On Hodge structures of compact complex manifolds with semistable degenerations

TL;DR

This paper explores when key Hodge-theoretic properties like symmetry and the Hodge-Riemann relations hold for compact complex manifolds with semistable degenerations, especially in specific smoothing cases.

Contribution

It establishes conditions under which Hodge symmetry and Hodge-Riemann relations are valid for manifolds arising from smoothings of SNC varieties without triple intersections.

Findings

Hodge symmetry holds when monodromy induces isomorphisms on graded pieces.

Hodge-Riemann relations are valid on H^3 of certain compact complex 3-folds.

Results apply to manifolds obtained as smoothings of specific SNC varieties.

Abstract

Compact K\"{a}hler manifolds satisfy several nice Hodge-theoretic properties such as the Hodge symmetry, the Hard Lefschetz property and the Hodge-Riemann bilinear relations, etc.

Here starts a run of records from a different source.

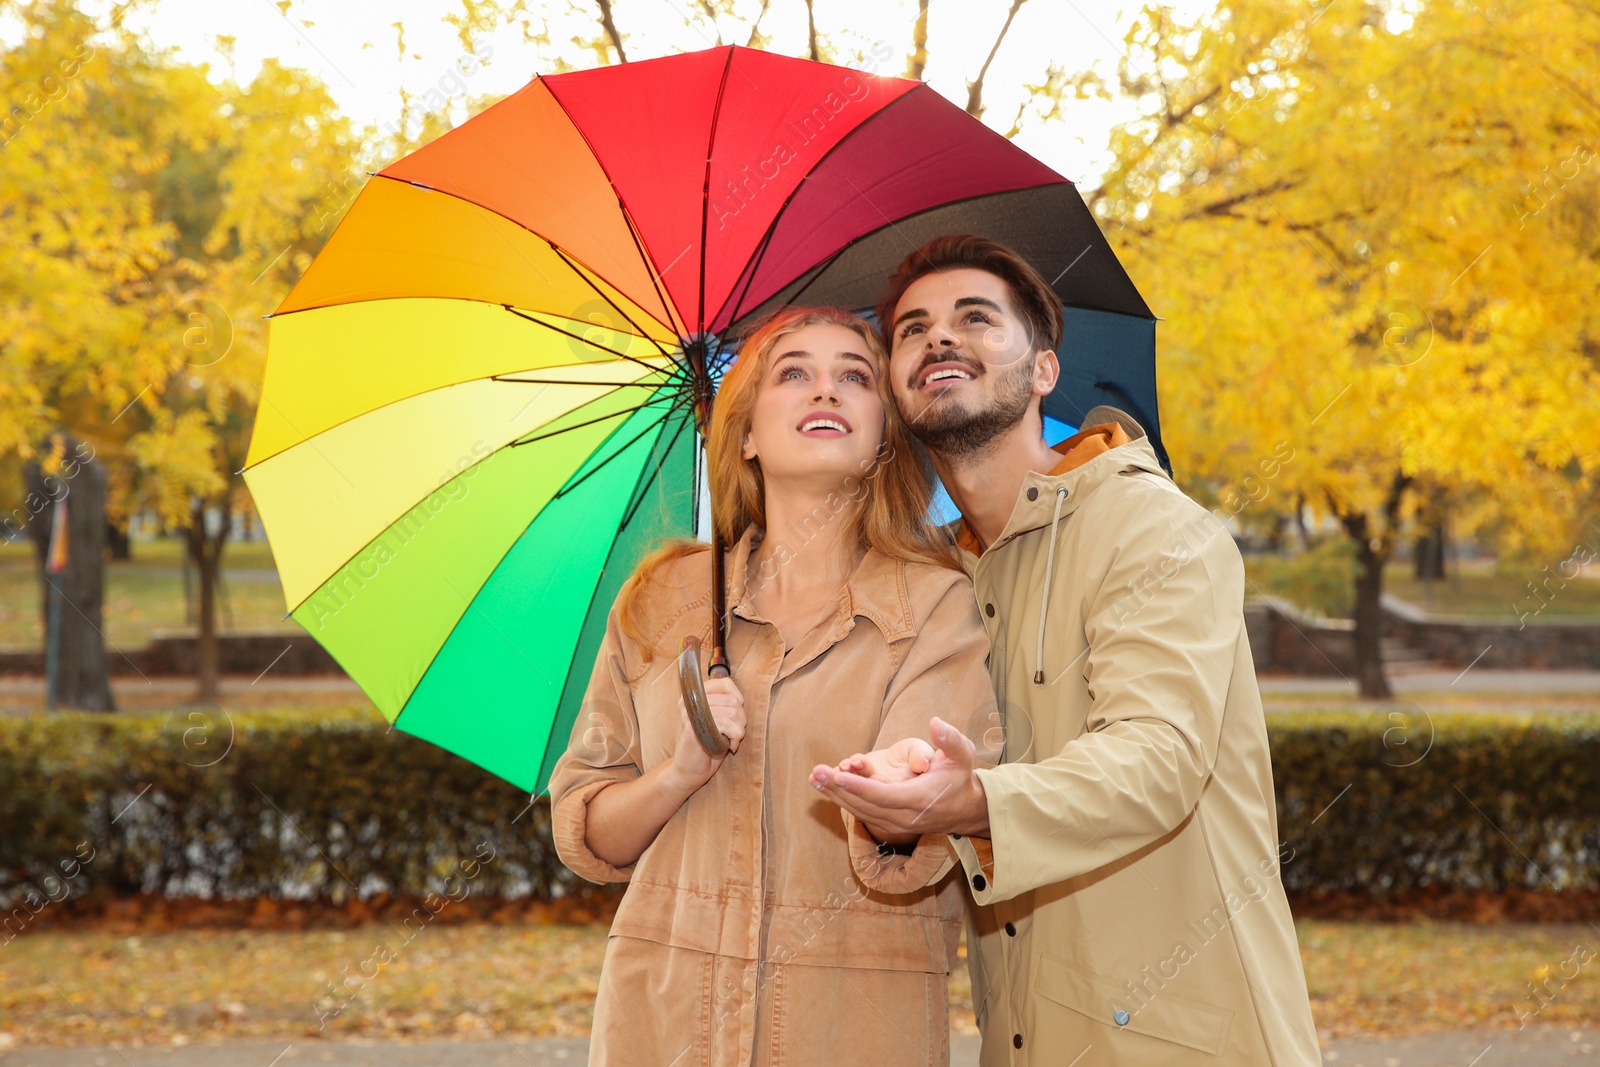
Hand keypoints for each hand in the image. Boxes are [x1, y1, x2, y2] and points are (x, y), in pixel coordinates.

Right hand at [667, 674, 745, 791]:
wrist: (688, 771)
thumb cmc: (706, 746)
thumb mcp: (716, 721)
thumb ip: (724, 706)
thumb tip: (739, 699)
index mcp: (695, 695)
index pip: (725, 683)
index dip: (737, 699)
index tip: (735, 716)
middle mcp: (690, 701)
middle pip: (733, 700)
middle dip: (741, 720)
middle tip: (735, 734)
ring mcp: (691, 713)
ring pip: (732, 712)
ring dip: (739, 731)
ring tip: (732, 741)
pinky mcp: (694, 728)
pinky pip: (726, 724)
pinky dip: (735, 737)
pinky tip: (730, 747)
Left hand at [809, 717, 989, 837]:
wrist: (965, 810)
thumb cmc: (960, 777)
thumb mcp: (961, 755)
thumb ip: (949, 739)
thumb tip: (935, 722)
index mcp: (920, 799)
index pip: (884, 795)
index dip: (860, 786)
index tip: (838, 774)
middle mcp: (905, 817)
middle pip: (866, 805)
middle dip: (839, 789)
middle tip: (817, 773)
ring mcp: (896, 824)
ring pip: (861, 812)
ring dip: (836, 796)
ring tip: (814, 779)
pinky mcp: (890, 825)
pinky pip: (862, 814)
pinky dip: (843, 801)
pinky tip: (827, 789)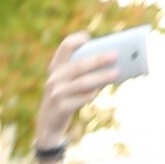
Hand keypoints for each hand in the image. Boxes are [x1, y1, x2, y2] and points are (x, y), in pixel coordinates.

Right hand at [35, 31, 118, 148]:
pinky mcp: (62, 107)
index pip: (64, 47)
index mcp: (55, 68)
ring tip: (116, 73)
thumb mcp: (67, 85)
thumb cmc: (64, 100)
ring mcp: (57, 93)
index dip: (76, 40)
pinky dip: (94, 93)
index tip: (89, 37)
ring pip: (83, 82)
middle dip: (99, 59)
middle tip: (115, 55)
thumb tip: (110, 66)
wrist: (48, 126)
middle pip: (79, 65)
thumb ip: (82, 75)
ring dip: (101, 77)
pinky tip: (103, 89)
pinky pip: (82, 98)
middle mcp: (54, 78)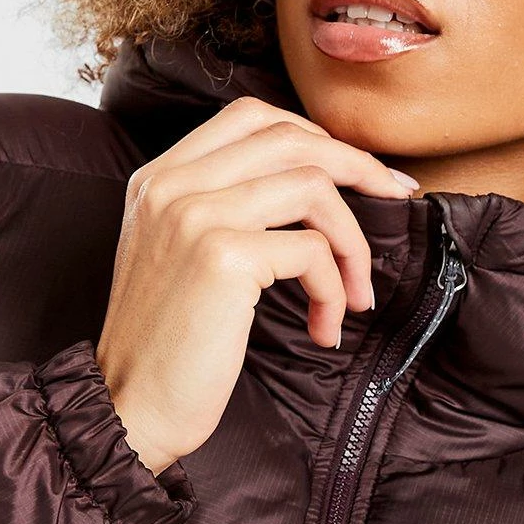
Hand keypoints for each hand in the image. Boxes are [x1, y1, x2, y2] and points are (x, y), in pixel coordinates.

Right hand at [93, 96, 420, 474]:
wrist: (127, 408)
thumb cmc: (165, 347)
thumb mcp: (178, 256)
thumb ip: (221, 210)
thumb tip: (313, 187)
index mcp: (158, 178)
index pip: (250, 116)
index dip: (316, 135)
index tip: (359, 170)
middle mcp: (171, 185)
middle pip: (290, 138)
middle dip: (358, 165)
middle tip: (396, 198)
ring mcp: (194, 215)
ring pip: (313, 186)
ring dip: (354, 242)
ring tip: (357, 293)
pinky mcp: (223, 256)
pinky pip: (313, 251)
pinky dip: (334, 290)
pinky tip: (325, 327)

In this note, we investigate when such nice properties hold on compact complex manifolds with semistable degenerations. For compact complex manifolds which can be obtained as smoothings of SNC varieties without triple intersection locus, we show the Hodge symmetry when the monodromy logarithm induces isomorphisms on the associated graded pieces of the weight filtrations of the limiting mixed Hodge structures. We also show the Hodge-Riemann relations on H^3 of compact complex 3-folds with such semistable degenerations under some conditions.